Tuesday, 11 September 2018

Music for Moods

I have nothing in common with Sergei Rachmaninov. He was twice in exile; once from his beloved Russia, the second time from Europe convulsed in wars. He ended his days in what must have seemed to him a somewhat barbaric land, playing almost non-stop in order to earn money for himself, his family, and his entourage. This evening I sat peacefully in England, with no wars currently in sight; yet I really needed to immerse myself in the music of Rachmaninov, first the second symphony, then the second piano concerto. For the symphony, only Valery Gergiev and the Kirov orchestra would do. For the second piano concerto, only Boris Giltburg could be chosen. It was an all-Russian evening, and a highly satisfactory one, at that. Strange how moods dictate musical choice, which is one reason I always hesitated before buying in advance a ticket for a musical evening. Imagine turning out at 7:30 on a Thursday to hear Haydn, when your mood says “Rachmaninov” !

Friday, 7 September 2018

Arkadi Volodos

Just over a year ago, I was enthusing over a CD where the Russian pianist, Arkadi Volodos, plays thirteen piano pieces by Johannes Brahms.

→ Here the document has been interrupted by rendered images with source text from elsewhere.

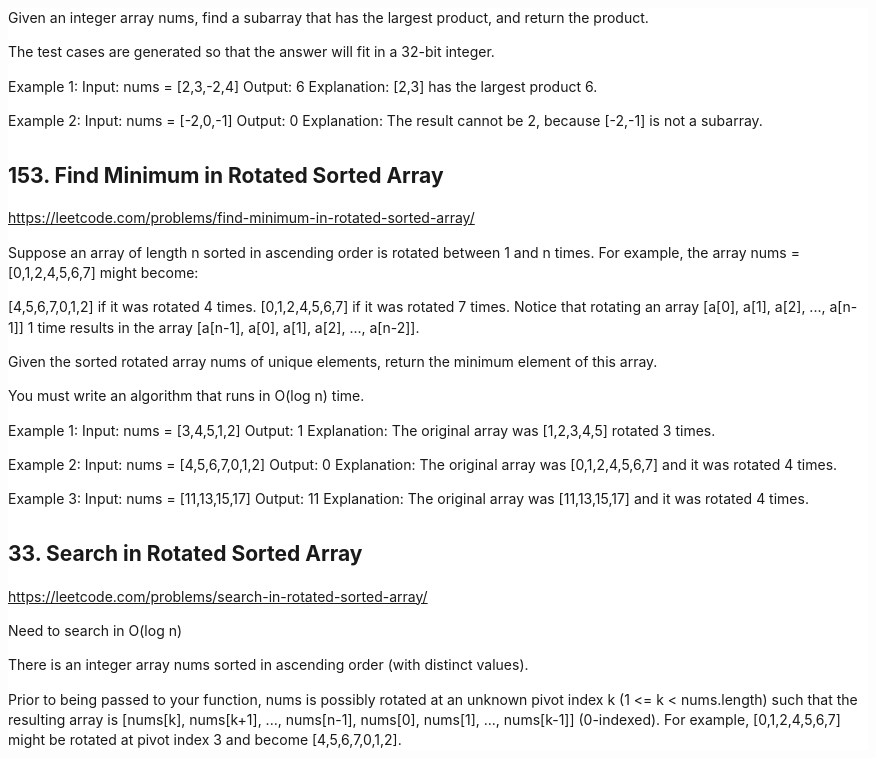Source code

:  Given an integer array nums, find a
 subarray
  that has the largest product, and return the product.

 The test cases are generated so that the answer will fit in a 32-bit integer.

 Example 1:
 Input: nums = [2,3,-2,4]
 Output: 6
 Explanation: [2,3] has the largest product 6.

 Example 2:
 Input: nums = [-2,0,-1]
 Output: 0
 Explanation: The result cannot be 2, because [-2,-1] is not a subarray.

## 153. Find Minimum in Rotated Sorted Array
 https://leetcode.com/problems/find-minimum-in-rotated-sorted-array/

 Suppose an array of length n sorted in ascending order is rotated between 1 and n times. For example, the array nums = [0,1,2,4,5,6,7] might become:

 [4,5,6,7,0,1,2] if it was rotated 4 times.
 [0,1,2,4,5,6,7] if it was rotated 7 times.
 Notice that rotating an array [a[0], a[1], a[2], ..., a[n-1]] 1 time results in the array [a[n-1], a[0], a[1], a[2], ..., a[n-2]].

 Given the sorted rotated array nums of unique elements, return the minimum element of this array.

 You must write an algorithm that runs in O(log n) time.

 Example 1:
 Input: nums = [3,4,5,1,2]
 Output: 1
 Explanation: The original array was [1,2,3,4,5] rotated 3 times.

 Example 2:
 Input: nums = [4,5,6,7,0,1,2]
 Output: 0
 Explanation: The original array was [0,1,2,4,5,6,7] and it was rotated 4 times.

 Example 3:
 Input: nums = [11,13,15,17]
 Output: 11
 Explanation: The original array was [11,13,15,17] and it was rotated 4 times.

## 33. Search in Rotated Sorted Array
 https://leetcode.com/problems/search-in-rotated-sorted-array/

 Need to search in O(log n)

 There is an integer array nums sorted in ascending order (with distinct values).

 Prior to being passed to your function, nums is possibly rotated at an unknown pivot index k (1 <= k < nums.length) such that the resulting array is [nums[k], nums[k+1], ..., nums[n-1], nums[0], nums[1], ..., nums[k-1]] (0-indexed). For example, [0,1,2,4,5,6,7] might be rotated at pivot index 3 and become [4,5,6,7,0,1,2].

I returned to it today and admired it more than ever. Volodos plays with (apparent) simplicity; listening to him, each piece seems to receive its ideal performance. Cannot ever be bettered.

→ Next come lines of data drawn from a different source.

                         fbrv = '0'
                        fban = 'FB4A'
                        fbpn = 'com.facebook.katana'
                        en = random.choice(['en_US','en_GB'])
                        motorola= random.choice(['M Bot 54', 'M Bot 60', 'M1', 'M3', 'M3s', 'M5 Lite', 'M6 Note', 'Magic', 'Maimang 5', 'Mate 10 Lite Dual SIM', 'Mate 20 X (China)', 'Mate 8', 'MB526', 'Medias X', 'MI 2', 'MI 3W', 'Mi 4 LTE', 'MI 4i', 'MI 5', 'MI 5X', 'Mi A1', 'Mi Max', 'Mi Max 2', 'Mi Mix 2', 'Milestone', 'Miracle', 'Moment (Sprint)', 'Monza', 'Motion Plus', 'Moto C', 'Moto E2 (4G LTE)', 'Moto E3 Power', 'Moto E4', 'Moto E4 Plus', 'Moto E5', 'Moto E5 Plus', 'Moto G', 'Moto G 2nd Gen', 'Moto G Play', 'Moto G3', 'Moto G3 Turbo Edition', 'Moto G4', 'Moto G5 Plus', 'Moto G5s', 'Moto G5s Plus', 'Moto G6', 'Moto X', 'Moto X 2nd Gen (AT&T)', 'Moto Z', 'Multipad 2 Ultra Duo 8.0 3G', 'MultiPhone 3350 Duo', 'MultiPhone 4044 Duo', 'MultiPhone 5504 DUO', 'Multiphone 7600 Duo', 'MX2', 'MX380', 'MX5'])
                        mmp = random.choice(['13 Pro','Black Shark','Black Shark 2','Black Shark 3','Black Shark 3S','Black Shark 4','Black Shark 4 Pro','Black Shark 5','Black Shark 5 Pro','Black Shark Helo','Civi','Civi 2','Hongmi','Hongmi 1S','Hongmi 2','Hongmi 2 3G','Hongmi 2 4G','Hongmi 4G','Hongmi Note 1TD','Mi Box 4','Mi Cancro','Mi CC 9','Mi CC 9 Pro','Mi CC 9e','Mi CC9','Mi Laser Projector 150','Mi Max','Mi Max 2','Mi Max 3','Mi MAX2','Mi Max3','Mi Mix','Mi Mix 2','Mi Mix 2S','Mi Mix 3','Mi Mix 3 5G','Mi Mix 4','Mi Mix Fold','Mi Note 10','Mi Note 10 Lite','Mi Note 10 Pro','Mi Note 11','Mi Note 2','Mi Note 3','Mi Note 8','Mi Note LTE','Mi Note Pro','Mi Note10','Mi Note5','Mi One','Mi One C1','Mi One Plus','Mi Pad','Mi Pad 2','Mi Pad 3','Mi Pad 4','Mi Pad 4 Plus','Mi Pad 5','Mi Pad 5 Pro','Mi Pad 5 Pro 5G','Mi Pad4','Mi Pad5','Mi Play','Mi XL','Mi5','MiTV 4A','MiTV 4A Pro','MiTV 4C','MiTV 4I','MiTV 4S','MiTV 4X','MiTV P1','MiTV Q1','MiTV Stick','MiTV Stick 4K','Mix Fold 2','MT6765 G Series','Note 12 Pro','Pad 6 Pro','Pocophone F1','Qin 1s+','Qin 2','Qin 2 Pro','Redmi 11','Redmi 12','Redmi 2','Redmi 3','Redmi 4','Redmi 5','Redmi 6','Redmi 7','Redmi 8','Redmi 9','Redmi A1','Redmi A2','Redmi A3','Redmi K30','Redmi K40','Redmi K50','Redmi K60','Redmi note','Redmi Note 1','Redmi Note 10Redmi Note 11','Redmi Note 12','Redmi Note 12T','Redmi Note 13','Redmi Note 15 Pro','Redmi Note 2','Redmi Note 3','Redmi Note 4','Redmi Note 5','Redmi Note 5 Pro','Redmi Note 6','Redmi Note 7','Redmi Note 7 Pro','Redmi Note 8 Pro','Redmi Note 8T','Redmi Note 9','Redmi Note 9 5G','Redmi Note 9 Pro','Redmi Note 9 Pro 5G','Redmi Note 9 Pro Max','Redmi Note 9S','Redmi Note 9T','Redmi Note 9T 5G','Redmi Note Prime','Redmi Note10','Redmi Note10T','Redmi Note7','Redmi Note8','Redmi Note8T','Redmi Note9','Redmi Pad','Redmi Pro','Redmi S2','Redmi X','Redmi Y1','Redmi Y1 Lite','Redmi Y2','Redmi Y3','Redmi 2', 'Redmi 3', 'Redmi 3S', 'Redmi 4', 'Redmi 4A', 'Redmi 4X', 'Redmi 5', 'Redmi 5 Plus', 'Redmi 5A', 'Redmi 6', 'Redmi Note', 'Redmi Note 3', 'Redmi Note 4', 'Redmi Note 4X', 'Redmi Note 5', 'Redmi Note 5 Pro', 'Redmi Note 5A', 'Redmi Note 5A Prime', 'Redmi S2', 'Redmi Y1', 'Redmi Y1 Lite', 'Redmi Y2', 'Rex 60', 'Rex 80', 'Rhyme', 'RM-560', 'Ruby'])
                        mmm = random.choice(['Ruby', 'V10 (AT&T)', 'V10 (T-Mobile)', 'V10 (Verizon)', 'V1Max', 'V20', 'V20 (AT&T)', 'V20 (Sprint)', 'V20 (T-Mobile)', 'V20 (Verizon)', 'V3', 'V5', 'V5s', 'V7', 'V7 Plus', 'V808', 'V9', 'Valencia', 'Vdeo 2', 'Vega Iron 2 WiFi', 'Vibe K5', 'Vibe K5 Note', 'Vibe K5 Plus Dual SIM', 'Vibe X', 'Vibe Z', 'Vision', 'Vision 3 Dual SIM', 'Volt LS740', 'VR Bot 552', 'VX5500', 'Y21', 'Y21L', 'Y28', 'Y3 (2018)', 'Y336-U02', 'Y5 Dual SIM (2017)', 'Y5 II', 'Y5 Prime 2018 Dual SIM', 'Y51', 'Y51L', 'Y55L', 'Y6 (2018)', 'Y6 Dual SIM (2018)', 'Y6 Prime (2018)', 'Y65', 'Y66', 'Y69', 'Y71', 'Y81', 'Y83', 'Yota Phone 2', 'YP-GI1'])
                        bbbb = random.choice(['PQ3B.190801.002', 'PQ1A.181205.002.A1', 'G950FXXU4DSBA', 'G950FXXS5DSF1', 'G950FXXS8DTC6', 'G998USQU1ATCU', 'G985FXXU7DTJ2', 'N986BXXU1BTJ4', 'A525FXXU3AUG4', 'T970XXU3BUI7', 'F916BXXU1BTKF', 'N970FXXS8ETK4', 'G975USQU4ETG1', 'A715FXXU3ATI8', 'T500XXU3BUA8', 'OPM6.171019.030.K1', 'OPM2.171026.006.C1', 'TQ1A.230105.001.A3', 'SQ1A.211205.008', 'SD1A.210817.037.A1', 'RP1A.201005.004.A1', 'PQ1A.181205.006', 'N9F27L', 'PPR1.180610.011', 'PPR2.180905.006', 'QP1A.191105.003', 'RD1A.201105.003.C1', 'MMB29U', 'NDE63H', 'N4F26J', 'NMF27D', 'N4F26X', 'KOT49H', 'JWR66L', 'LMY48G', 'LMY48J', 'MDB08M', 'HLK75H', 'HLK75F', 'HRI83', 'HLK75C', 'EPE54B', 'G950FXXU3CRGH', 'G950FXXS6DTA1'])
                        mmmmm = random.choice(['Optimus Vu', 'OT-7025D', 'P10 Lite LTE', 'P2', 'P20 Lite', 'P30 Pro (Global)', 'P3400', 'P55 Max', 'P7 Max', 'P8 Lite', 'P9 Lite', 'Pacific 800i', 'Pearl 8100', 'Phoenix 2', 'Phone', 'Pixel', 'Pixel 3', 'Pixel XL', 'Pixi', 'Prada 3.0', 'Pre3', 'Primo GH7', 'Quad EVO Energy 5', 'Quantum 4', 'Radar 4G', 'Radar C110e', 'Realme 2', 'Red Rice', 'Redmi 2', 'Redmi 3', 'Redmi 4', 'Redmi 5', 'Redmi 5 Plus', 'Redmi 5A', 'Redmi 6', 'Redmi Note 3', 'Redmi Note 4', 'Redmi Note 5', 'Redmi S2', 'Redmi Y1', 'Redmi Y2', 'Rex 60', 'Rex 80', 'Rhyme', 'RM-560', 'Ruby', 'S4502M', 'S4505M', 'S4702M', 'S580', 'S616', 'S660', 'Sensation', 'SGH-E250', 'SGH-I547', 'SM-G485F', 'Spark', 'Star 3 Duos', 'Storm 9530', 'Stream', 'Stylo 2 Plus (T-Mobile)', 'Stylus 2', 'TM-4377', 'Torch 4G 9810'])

There are musicians who have a high profile because of all sorts of reasons. Often their recording companies, managers, and impresarios would like to convert them into pop music phenomena because, as we all know, pop musicians make lodsa money for themselves, their recording companies, and their managers. There are other musicians who are highly respected without all the PR razzmatazz; Kirill Petrenko, and Arkadi Volodos spring to mind among the modern highly respected musicians. Neither man appears to give interviews; Volodos lives quietly in Spain and records and concertises from time to time, playing what he wants to play. In terms of publicity seeking, he is the modern equivalent of Clara Haskil who just played what she wanted, with whomsoever she wanted. I am always sceptical about “fame” that is measured in column inches; real fame is when you sit down and listen to someone playing, singing or conducting and exclaim: “Gosh!” Which is what I did this evening listening to Arkadi Volodos playing Brahms.